> [Given passage]
□ □ □ □

COLONIAL PARKWAY — Shortly before sunset on Oct. 12, 1986, a jogger spotted a small white car hung up in brush at the edge of the York River, hidden from nearby traffic.
Authorities responding to the presumed accident instead discovered a slaughter: The bodies of Cathleen M. Thomas, 27, and Rebecca A. Dowski, 21, their throats cut, were inside the 1980 Honda Civic that had been pushed down the embankment by a killer or killers.
During the next three years, three more young pairs would be slain or disappear in the region — unsolved crimes that may or may not be related but that nevertheless have come to be known as the “Parkway Murders.”
Thirty years later, the victims’ families still hunger for answers.
On a sunny day in August, Bill Thomas, one of Thomas’ brothers, stood at the river where his sister’s car was found and said he was hopeful the murders will be solved.
He is determined that his sister, a graduate of the U.S. Naval Academy, will not be forgotten.

□ □ □ □

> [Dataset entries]
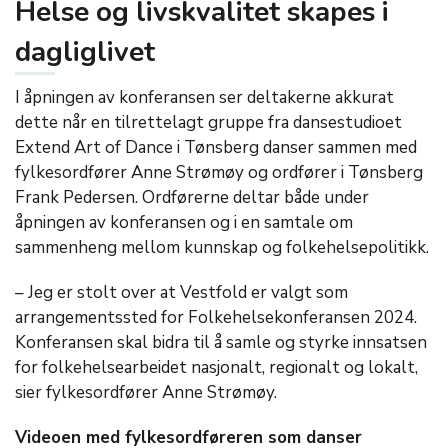
Helse og livskvalitet skapes i
dagliglivet
I åpningen av konferansen ser deltakerne akkurat
dette når en tilrettelagt gruppe fra dansestudioet
Extend Art of Dance i Tønsberg danser sammen med
fylkesordfører Anne Strømøy og ordfører i Tønsberg
Frank Pedersen. Ordførerne deltar både under
åpningen av konferansen og i en samtale om
sammenheng mellom kunnskap og folkehelsepolitikk.
– Jeg er stolt over at Vestfold er valgt som
arrangementssted for Folkehelsekonferansen 2024.
Konferansen skal bidra til å samle og styrke innsatsen
for folkehelsearbeidet nasjonalt, regionalt og lokalt,
sier fylkesordfører Anne Strømøy.
Videoen med fylkesordføreren som danser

□ □ □ □

> [What is being asked] Copy the entire passage on the Parkway Murders word for word.

> [Reply to the task]
COLONIAL PARKWAY — Shortly before sunset on Oct. 12, 1986, a jogger spotted a small white car hung up in brush at the edge of the York River, hidden from nearby traffic.
Authorities responding to the presumed accident instead discovered a slaughter: The bodies of Cathleen M. Thomas, 27, and Rebecca A. Dowski, 21, their throats cut, were inside the 1980 Honda Civic that had been pushed down the embankment by a killer or killers.
During the next three years, three more young pairs would be slain or disappear in the region — unsolved crimes that may or may not be related but that nevertheless have come to be known as the “Parkway Murders.”
Thirty years later, the victims’ families still hunger for answers.
On a sunny day in August, Bill Thomas, one of Thomas’ brothers, stood at the river where his sister’s car was found and said he was hopeful the murders will be solved.
He is determined that his sister, a graduate of the U.S. Naval Academy, will not be forgotten.